11.4.2. if the Investor has fully or partially recalled the authorization of the Lender and/or the ESKETIT provided
by the Section 5 of the Assignment Agreement or the Agreement;

11.4.3. ESKETIT unilaterally terminates the Agreement.

11.5. Without prejudice to the rights mentioned in Clause 11.4. of the Assignment Agreement, ESKETIT and the
Lender, together and each individually by notifying the Investor at least 10 (ten) days in advance is entitled to
terminate the present Assignment Agreement without demonstrating any grounds for termination.

11.6. In case where the Lender has exercised the BuyBack Obligation or the re-purchase right or obligation, the
Assignment Agreement shall be deemed to be terminated from the moment ESKETIT, on behalf of the Lender,
has executed a complete payment of the BuyBack Price or the re-purchase price in accordance with the terms
and conditions of the Assignment Agreement.

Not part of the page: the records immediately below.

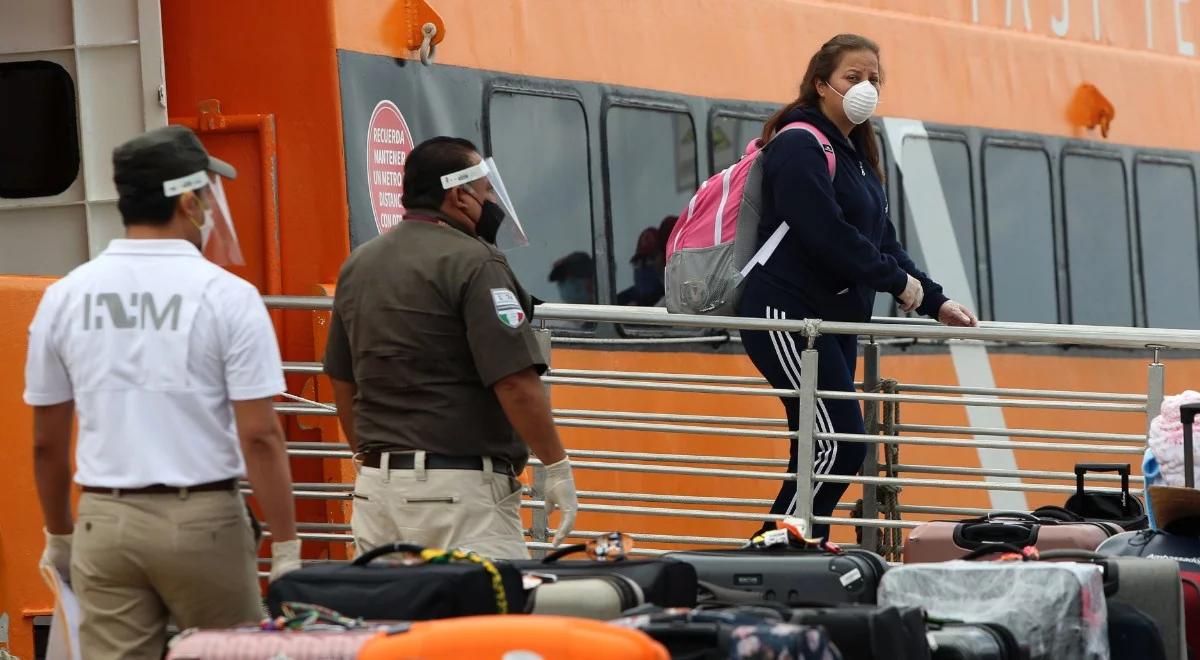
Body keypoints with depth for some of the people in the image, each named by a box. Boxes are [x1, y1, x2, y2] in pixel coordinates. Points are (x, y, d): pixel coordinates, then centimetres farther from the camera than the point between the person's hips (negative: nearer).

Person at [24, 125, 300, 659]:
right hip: (202, 517, -3)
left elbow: (46, 442, 9)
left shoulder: (65, 296, 3)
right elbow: (259, 436, -11)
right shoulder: (227, 296, -8)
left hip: (105, 520, 3)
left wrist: (59, 538, 21)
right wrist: (285, 548, -5)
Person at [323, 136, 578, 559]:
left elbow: (342, 384, 21)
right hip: (459, 488, -8)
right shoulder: (473, 264, -11)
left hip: (377, 488, 8)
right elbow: (515, 382, -16)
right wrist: (556, 466, -7)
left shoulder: (358, 265, 13)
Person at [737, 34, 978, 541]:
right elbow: (826, 234, -20)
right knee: (838, 443, -16)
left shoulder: (855, 153, 18)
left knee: (821, 450, 6)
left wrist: (934, 302, 9)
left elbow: (879, 237, 18)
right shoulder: (801, 146, -11)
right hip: (788, 315, -10)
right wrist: (899, 281, -13)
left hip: (835, 319, 10)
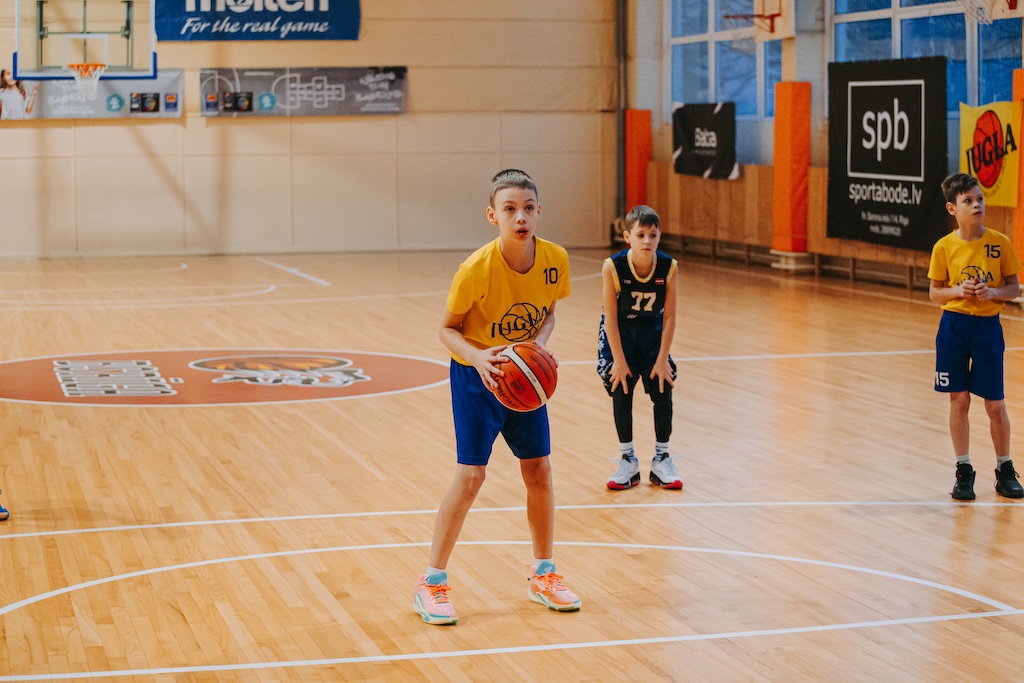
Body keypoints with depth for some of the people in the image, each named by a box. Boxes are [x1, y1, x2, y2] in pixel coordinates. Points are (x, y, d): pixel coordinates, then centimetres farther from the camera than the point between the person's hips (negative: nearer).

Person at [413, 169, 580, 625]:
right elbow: (448, 329, -14)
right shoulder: (477, 269, -25)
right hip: (477, 376, -5)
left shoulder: (555, 259, -13)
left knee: (539, 470, 7)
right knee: (470, 476, -10)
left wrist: (538, 343, -16)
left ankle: (543, 575, 24)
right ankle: (432, 584, 3)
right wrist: (477, 357, -32)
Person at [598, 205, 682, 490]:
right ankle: (628, 461, 12)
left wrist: (662, 359, -13)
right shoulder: (613, 267, -27)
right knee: (621, 394, -2)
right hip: (619, 332, -2)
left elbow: (669, 316, -13)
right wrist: (619, 360, -17)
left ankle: (662, 460, 13)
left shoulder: (669, 267, -22)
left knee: (663, 392, -1)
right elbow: (611, 317, -19)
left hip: (652, 331, 2)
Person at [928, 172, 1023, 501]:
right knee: (958, 401, 5)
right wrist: (958, 291, -15)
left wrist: (993, 293, -17)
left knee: (995, 404, 3)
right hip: (954, 327, 0)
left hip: (988, 328, 0)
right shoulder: (944, 247, -4)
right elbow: (935, 292, 4)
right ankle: (964, 471, 17)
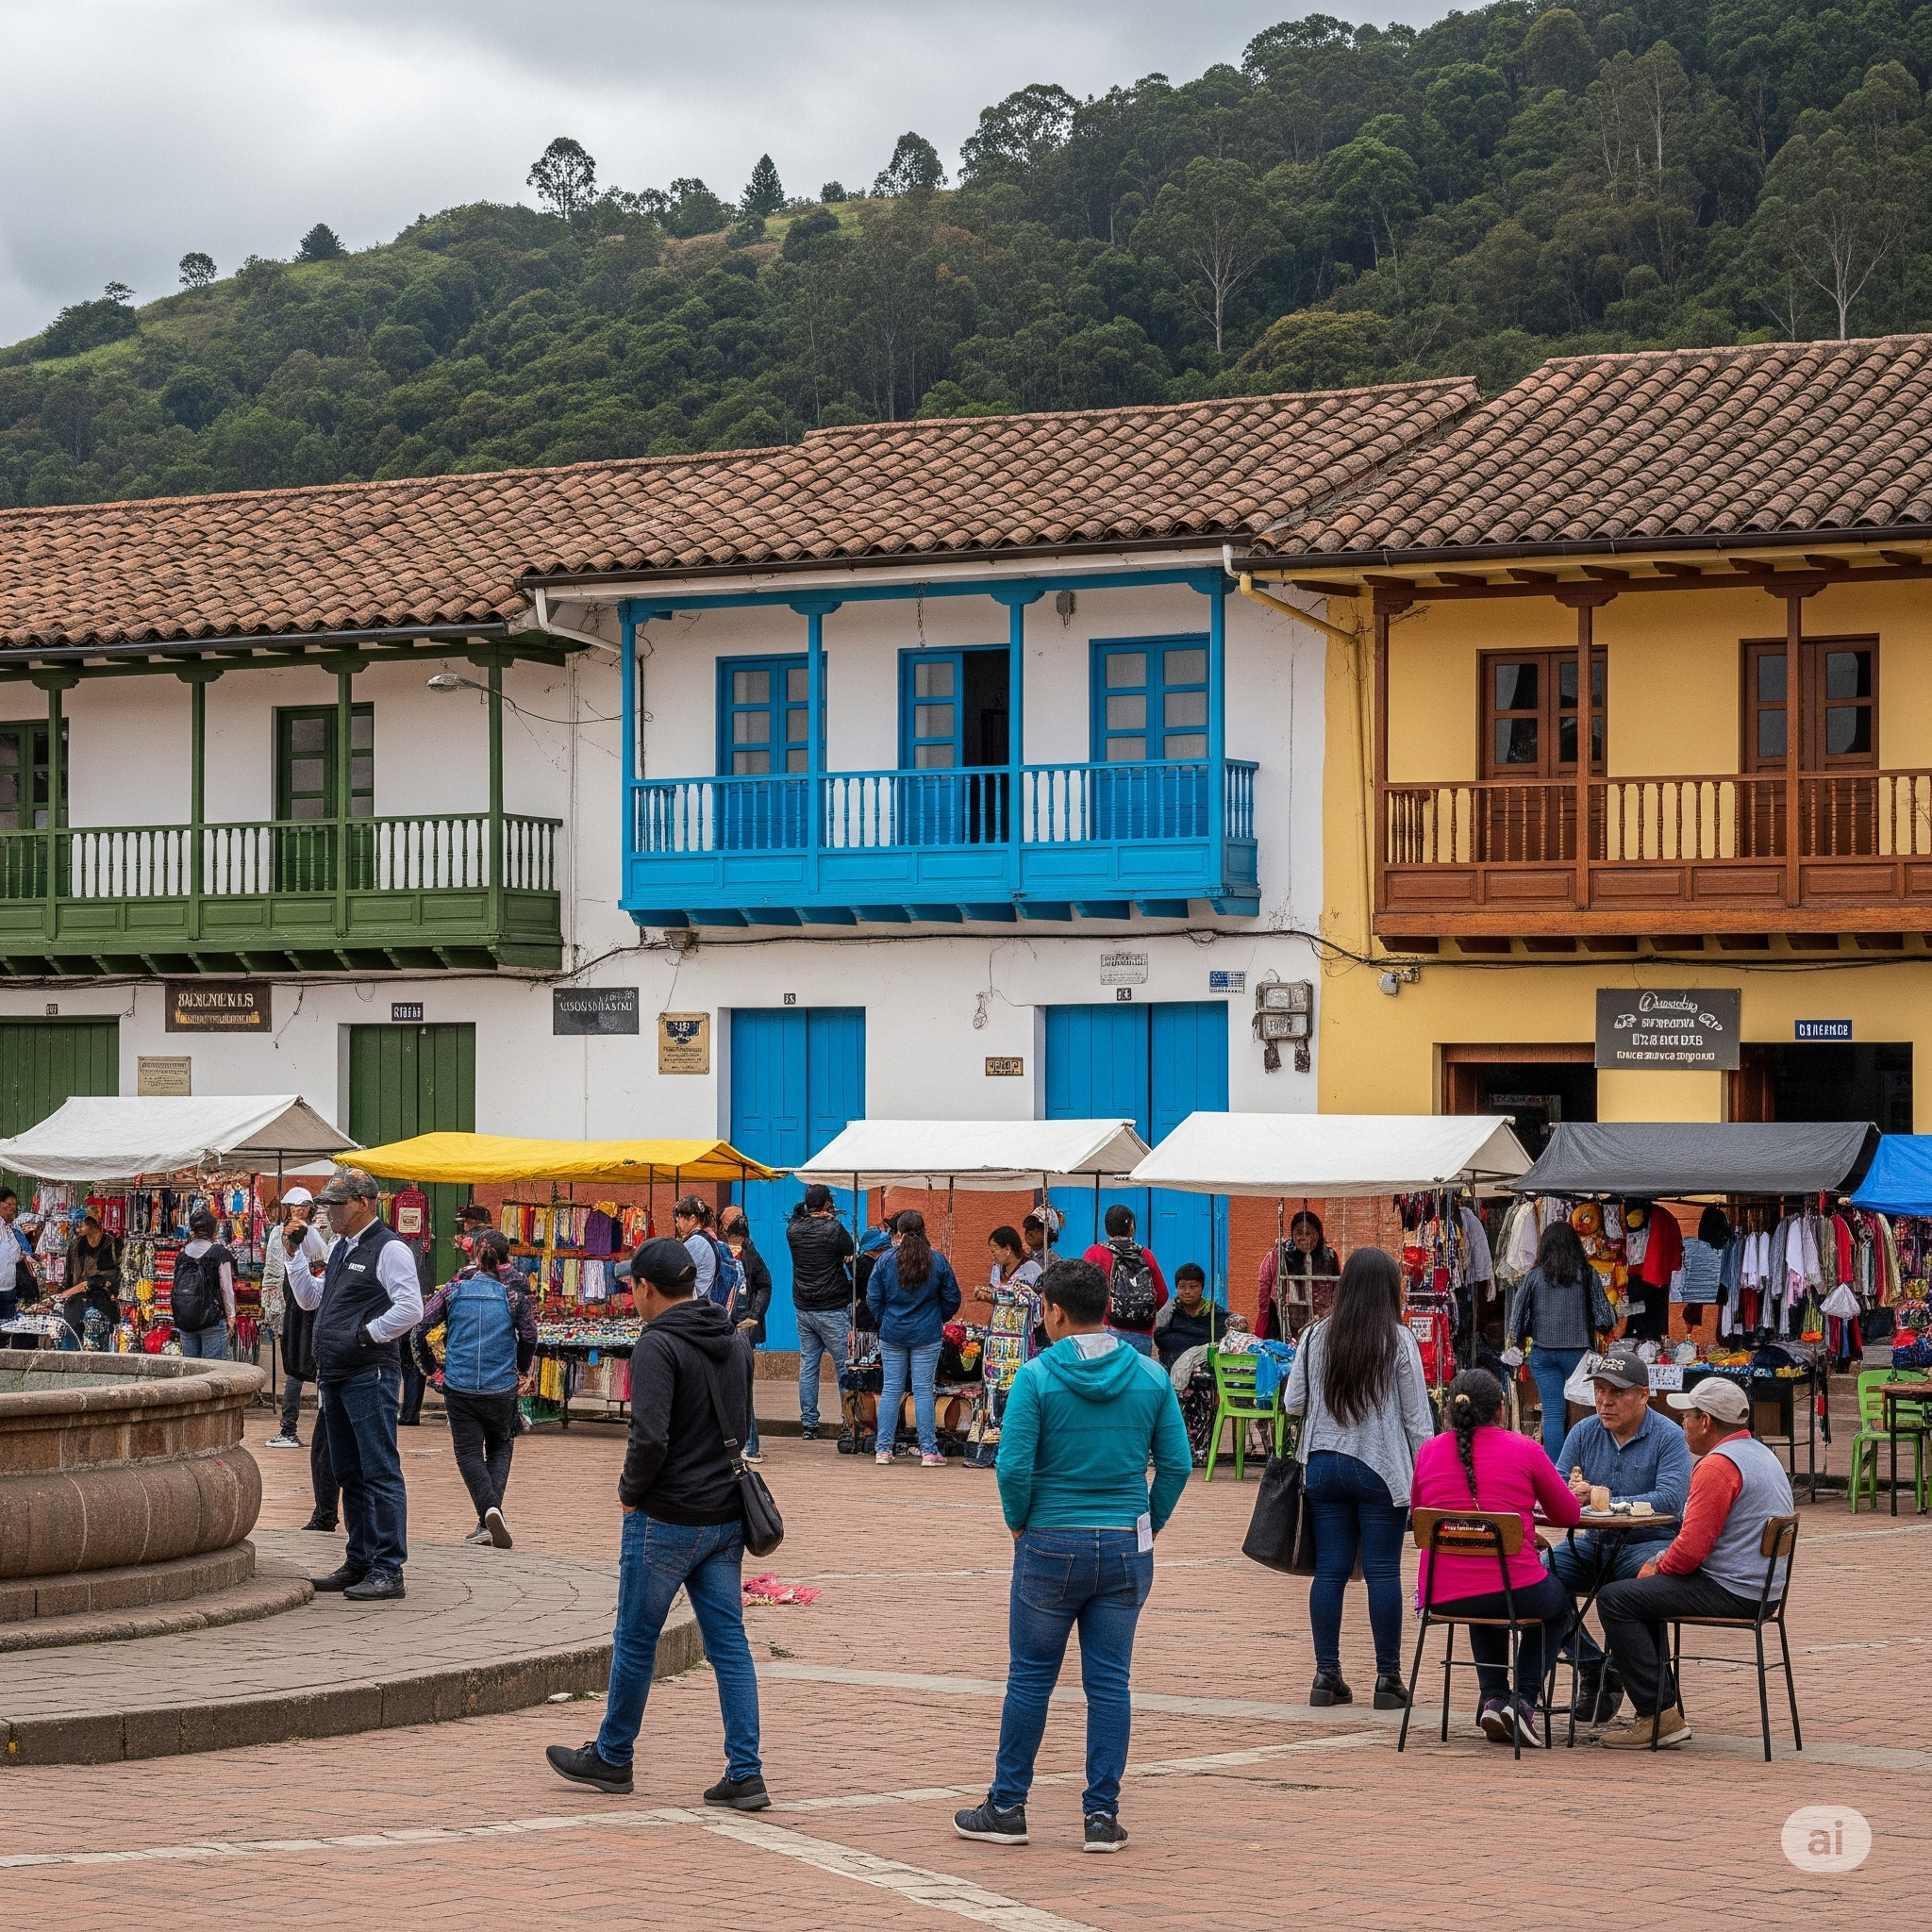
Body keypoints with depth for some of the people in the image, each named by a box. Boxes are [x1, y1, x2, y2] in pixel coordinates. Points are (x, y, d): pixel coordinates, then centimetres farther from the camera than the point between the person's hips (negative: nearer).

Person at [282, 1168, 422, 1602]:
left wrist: (366, 1335, -15)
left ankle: (388, 1572, -9)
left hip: (370, 1377, -10)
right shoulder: (340, 1250, 18)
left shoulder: (389, 1249, -10)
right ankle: (359, 1563, 22)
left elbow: (410, 1309, -19)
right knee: (349, 1475, 14)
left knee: (380, 1474, -8)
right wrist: (295, 1254, 16)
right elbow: (310, 1299, 26)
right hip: (335, 1378, 10)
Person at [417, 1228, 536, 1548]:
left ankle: (490, 1509, -14)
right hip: (502, 1387, 0)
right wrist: (521, 1369, 18)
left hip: (459, 1386, 0)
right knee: (500, 1447, 18)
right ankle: (491, 1518, 0)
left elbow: (419, 1326, -5)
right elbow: (529, 1337, -1)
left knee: (469, 1452, 9)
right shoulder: (513, 1293, -2)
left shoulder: (454, 1289, -1)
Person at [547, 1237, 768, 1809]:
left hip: (667, 1520, -7)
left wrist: (631, 1492, -8)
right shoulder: (735, 1343, 9)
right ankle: (745, 1774, 2)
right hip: (728, 1516, 7)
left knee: (636, 1640, 9)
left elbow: (650, 1438, -24)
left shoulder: (659, 1345, -16)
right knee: (728, 1643, 6)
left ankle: (612, 1757, 23)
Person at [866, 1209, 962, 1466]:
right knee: (923, 1390, 1)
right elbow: (952, 1298, 2)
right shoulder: (938, 1262, -6)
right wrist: (939, 1320, 19)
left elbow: (873, 1298, 1)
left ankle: (884, 1449, 9)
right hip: (927, 1336, -1)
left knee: (890, 1389, 7)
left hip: (892, 1336, 1)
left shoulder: (886, 1261, -5)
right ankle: (928, 1451, 1)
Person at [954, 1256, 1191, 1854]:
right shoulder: (1151, 1377, 0)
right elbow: (1177, 1462, 0)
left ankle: (1007, 1808, 15)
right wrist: (1150, 1524, 11)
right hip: (1127, 1548, 3)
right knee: (1109, 1682, 7)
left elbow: (1014, 1467, -14)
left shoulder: (1037, 1377, -10)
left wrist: (1019, 1523, 3)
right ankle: (1102, 1816, 7)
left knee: (1030, 1678, 8)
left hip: (1052, 1545, -3)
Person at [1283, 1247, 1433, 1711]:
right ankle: (1387, 1678, 3)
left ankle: (1327, 1674, 8)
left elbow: (1293, 1403, 7)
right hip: (1381, 1468, -3)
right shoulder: (1398, 1341, -7)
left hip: (1323, 1464, 3)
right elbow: (1417, 1418, -5)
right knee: (1383, 1571, 1)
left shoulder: (1316, 1337, 2)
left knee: (1330, 1569, 6)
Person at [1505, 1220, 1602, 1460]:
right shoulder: (1587, 1274, -2)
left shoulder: (1534, 1276, 0)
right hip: (1578, 1351, -1)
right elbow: (1601, 1316, 0)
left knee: (1552, 1414, 1)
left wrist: (1515, 1344, 23)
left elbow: (1518, 1315, 6)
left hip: (1543, 1352, 1)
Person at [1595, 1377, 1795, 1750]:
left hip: (1732, 1592, -11)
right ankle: (1663, 1708, 21)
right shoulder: (1762, 1454, 16)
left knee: (1616, 1600, -9)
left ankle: (1658, 1716, -10)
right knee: (1641, 1592, 26)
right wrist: (1661, 1563, 14)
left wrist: (1658, 1568, -2)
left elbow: (1692, 1547, -22)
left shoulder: (1718, 1465, -18)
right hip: (1760, 1588, 11)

11.7. If the Investor sells the Claim to another Investor on the Platform, this Assignment Agreement shall be
deemed to be terminated, and a new Assignment Agreement is concluded with the Investor who purchased the
respective Claim.

11.8. Except as provided for in Clause 11.6 hereof, this Assignment Agreement shall be considered terminated as
of the moment, when ESKETIT and/or the Lender has informed the other Parties on its termination. The Claim
shall be considered as returned to the Lender from the moment of the termination of this Assignment
Agreement.

12. FINAL PROVISIONS

12.1. The present Assignment Agreement is concluded in electronic form in accordance with the procedures
specified in the Assignment Agreement, and is valid without the signatures of the Parties.

12.2. ESKETIT sends the Investor this Assignment Agreement electronically by making it available at the Investor's
User Profile at the time of conclusion of the Assignment Agreement, where the Investor may get acquainted
therewith during entire contractual period of the Assignment Agreement.

12.3. If the representation of the numbers in words in the text of the Assignment Agreement differs from the
representation in numbers, the representation of the numbers in words shall prevail.

12.4. The Agreement effective at the moment of conclusion of the Assignment Agreement and being an integral
part thereof shall be used in the matters not discussed in the Assignment Agreement. If Terms and Conditions of
the Platform contradict with the Assignment Agreement, the Assignment Agreement shall prevail.

9 / 10
12.5. This Assignment Agreement is subject to laws of the Republic of Ireland.

12.6. Any disputes between the Parties arising from the present Assignment Agreement shall be settled in
compliance with the procedure set out in the normative acts of the Republic of Ireland.